Records from a data collection:
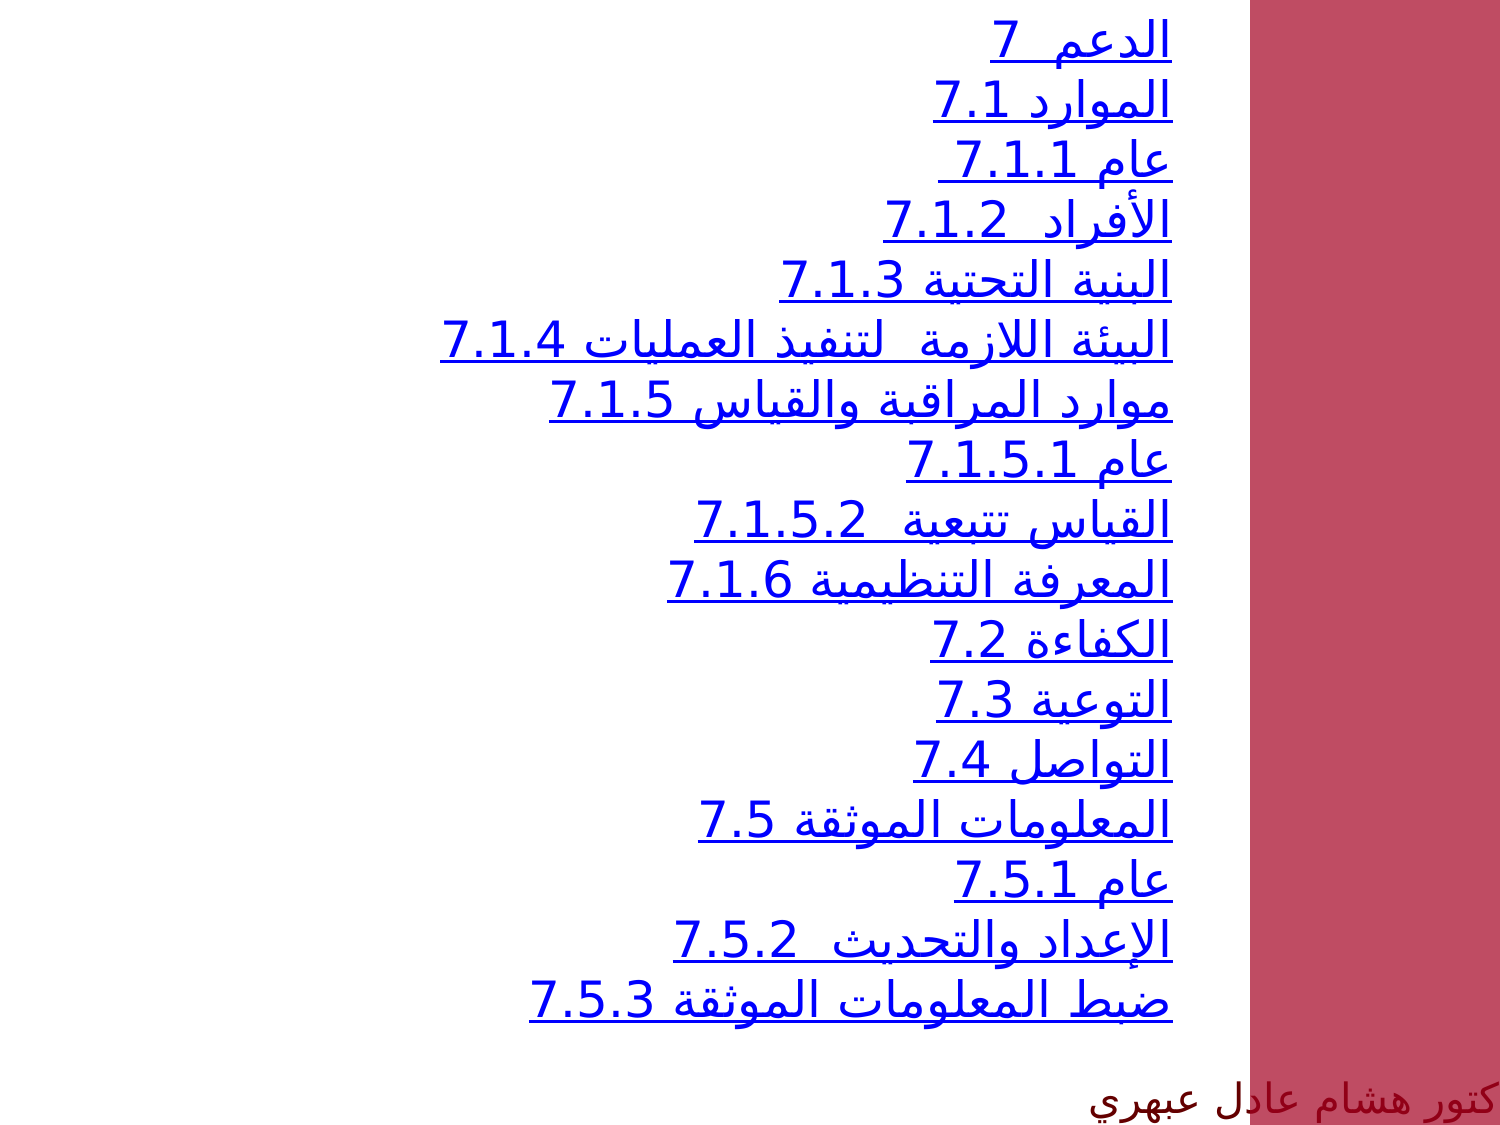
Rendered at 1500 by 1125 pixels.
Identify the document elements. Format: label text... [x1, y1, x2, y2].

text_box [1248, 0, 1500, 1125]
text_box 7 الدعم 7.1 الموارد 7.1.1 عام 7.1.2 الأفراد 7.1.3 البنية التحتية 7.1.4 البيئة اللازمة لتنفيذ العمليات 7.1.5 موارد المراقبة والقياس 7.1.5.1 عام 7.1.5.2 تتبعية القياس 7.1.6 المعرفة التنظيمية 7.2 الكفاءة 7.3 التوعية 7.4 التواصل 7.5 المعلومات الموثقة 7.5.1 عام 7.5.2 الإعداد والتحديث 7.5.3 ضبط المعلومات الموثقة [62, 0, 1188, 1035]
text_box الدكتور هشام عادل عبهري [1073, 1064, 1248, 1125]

(EXERCISE REQUIREMENTS):
Could you set down the records above word for word, without any of the pictures?

(ANSWER TO THE EXERCISE):
Rendered at 1500 by 1125 pixels.
Identify the document elements. Format: label text... [x1, y1, x2, y2].

text_box [1248, 0, 1500, 1125]
text_box 7 الدعم 7.1 الموارد 7.1.1 عام 7.1.2 الأفراد 7.1.3 البنية التحتية 7.1.4 البيئة اللازمة لتنفيذ العمليات 7.1.5 موارد المراقبة والقياس 7.1.5.1 عام 7.1.5.2 تتبعية القياس 7.1.6 المعرفة التنظيمية 7.2 الكفاءة 7.3 التوعية 7.4 التواصل 7.5 المعلومات الموثقة 7.5.1 عام 7.5.2 الإعداد والتحديث 7.5.3 ضبط المعلومات الموثقة [62, 0, 1188, 1035]
text_box الدكتور هشام عادل عبهري [1073, 1064, 1248, 1125]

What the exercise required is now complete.